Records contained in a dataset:
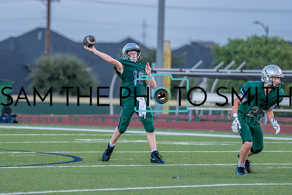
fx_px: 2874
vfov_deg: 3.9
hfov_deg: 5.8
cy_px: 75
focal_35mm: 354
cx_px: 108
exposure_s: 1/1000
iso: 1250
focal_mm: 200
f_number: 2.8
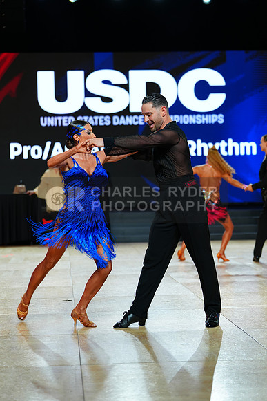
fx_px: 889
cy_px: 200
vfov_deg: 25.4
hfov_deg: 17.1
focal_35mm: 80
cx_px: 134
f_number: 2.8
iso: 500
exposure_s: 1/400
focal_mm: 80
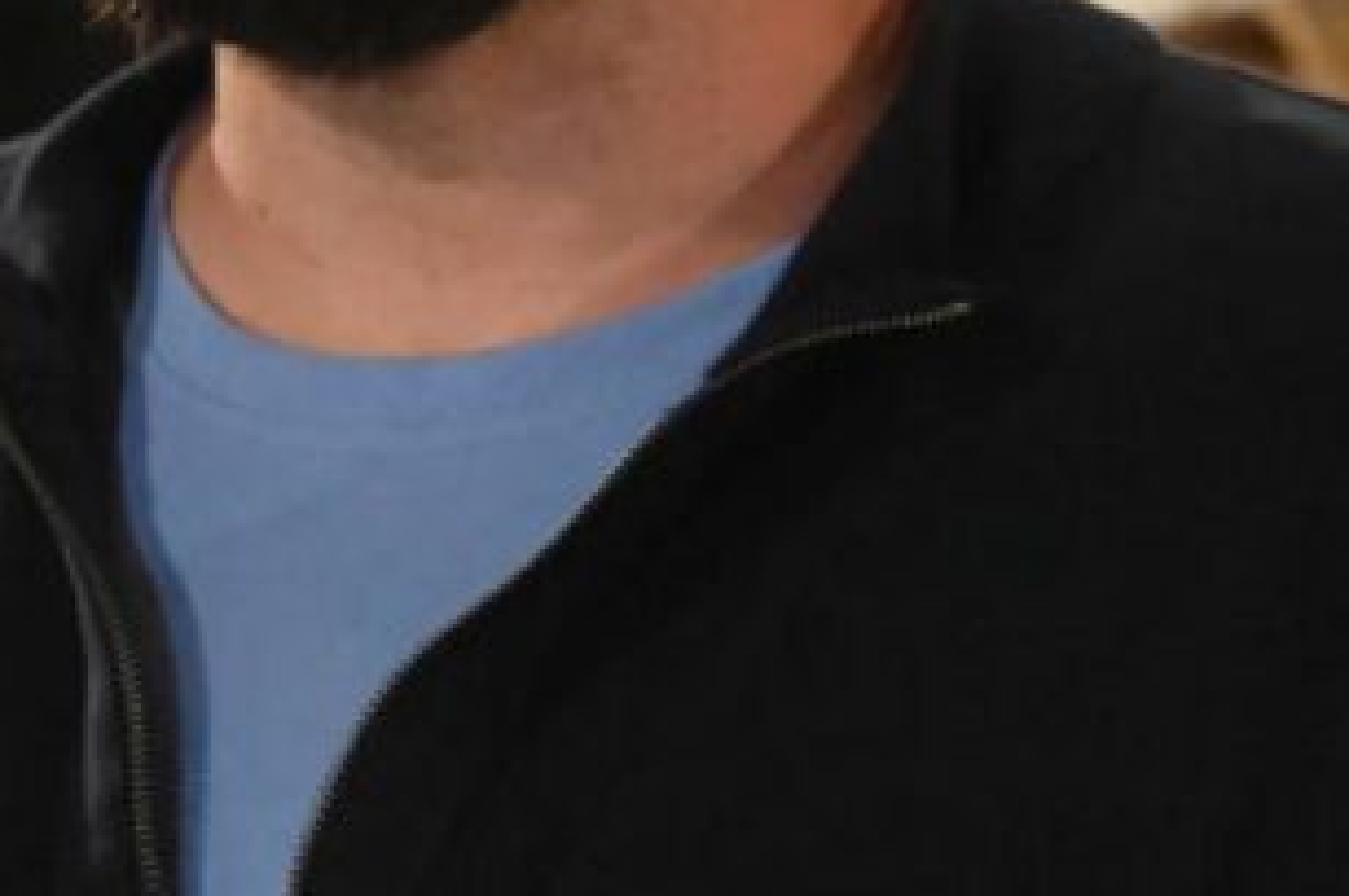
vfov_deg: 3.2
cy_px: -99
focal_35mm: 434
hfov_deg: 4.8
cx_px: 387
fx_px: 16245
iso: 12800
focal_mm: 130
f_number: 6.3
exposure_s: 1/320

==

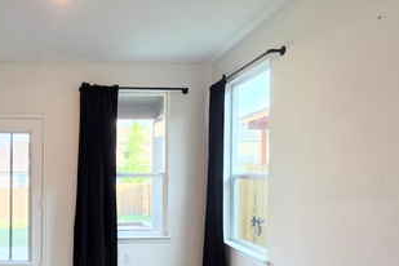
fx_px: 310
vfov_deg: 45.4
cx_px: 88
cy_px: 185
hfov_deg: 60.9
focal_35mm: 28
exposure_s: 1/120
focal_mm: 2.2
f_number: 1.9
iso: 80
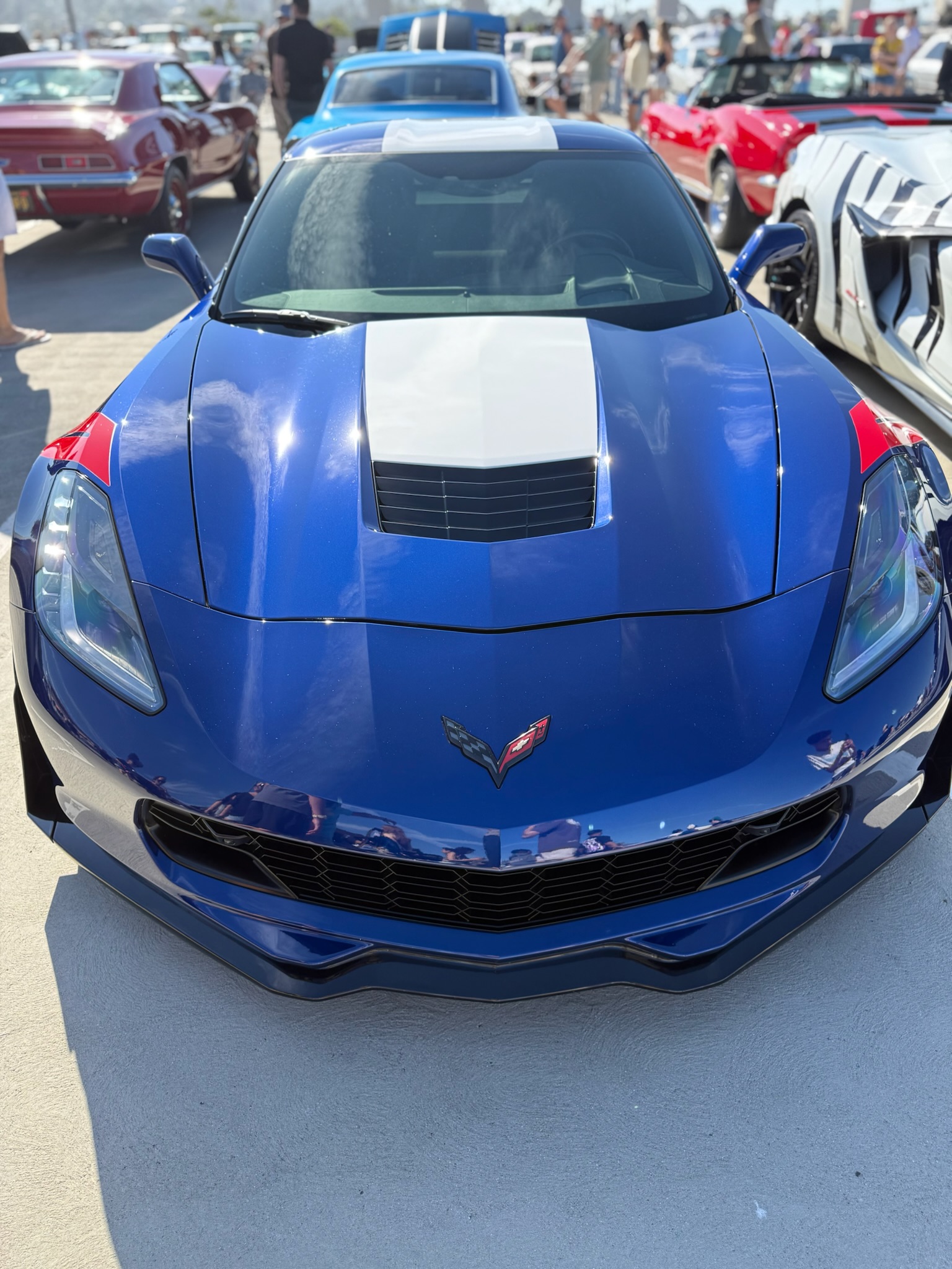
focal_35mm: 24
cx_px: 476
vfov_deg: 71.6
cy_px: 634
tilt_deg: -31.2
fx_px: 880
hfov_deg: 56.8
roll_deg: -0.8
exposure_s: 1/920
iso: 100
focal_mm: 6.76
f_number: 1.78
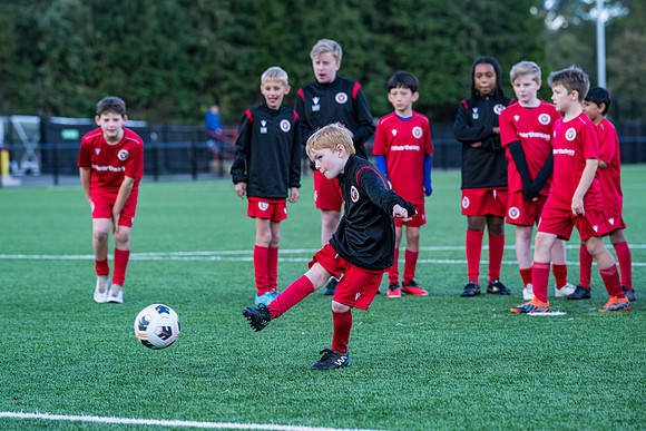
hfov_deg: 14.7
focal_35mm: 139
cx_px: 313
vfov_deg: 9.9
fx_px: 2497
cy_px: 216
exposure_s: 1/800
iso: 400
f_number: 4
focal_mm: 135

• [Task instructions]
Would you output the lines above from the line holding "hfov_deg: 5.8" up to and including the line holding "exposure_s: 1/320", exactly and only those, with no pictures?

• [Response to this exercise]
hfov_deg: 5.8
cy_px: 75
focal_35mm: 354
cx_px: 108
exposure_s: 1/1000
iso: 1250
focal_mm: 200
f_number: 2.8
fx_px: 889
cy_px: 200
vfov_deg: 25.4
hfov_deg: 17.1
focal_35mm: 80
cx_px: 134
f_number: 2.8
iso: 500
exposure_s: 1/400
focal_mm: 80
vfov_deg: 3.2
cy_px: -99
focal_35mm: 434
hfov_deg: 4.8
cx_px: 387
fx_px: 16245
iso: 12800
focal_mm: 130
f_number: 6.3
exposure_s: 1/320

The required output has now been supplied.